A sailor youth, bound for the Southern Seas, brought home to his betrothed a bunch of that pretty coralline known to the unlearned as the mermaid’s lace. The girl, a worker in points, struck by the graceful nature of the seaweed, with its small white knots united, as it were, by a “bride”, imitated it with her needle, and after several unsuccessful trials produced that delicate guipure which before long became the taste of all of Europe.

Extract of interview between Clio Padovani and Jessica Hemmings July 23, 2007

JH: Mermaid’s Lace is one of your earliest digital works to explore a collage format.

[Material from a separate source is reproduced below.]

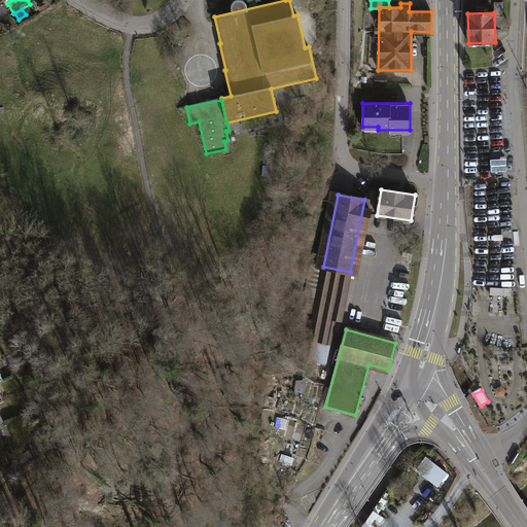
[(294,456),(308,455),(307,440),(282,441),(283,465),(295,464),(294,456)]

CP: Yes. I wanted to make a weaving piece from bottom to top. I wanted to make strings of images: a thread and within the thread the unfolding of a life, an episode, an event. In Louise Bourgeois’ work people often describe the thread on the spool as the ‘stuff’ that is yet to become, to be made into something in order for it to live. Achieving a comparable quality in moving images proved technically impossible, but there is the illusion, in this work, that the images are moving along and being rewound. The work is about the making of lace and the myths of lace. There is an Italian myth that suggests lace comes from the foam of the sea. The text at the bottom talks of a young man bringing a coral to his fiancé and she being so taken with it that she started making some point work and that is how the lace developed. The two little Russian dolls dancing are a story of union. But lace is to do with gaps, the loss and the emptiness that makes everything else work. So here the dolls are being knocked apart and then the sea and the coral lace appear. The idea is that from something to do with love something else happens that is not to do with love.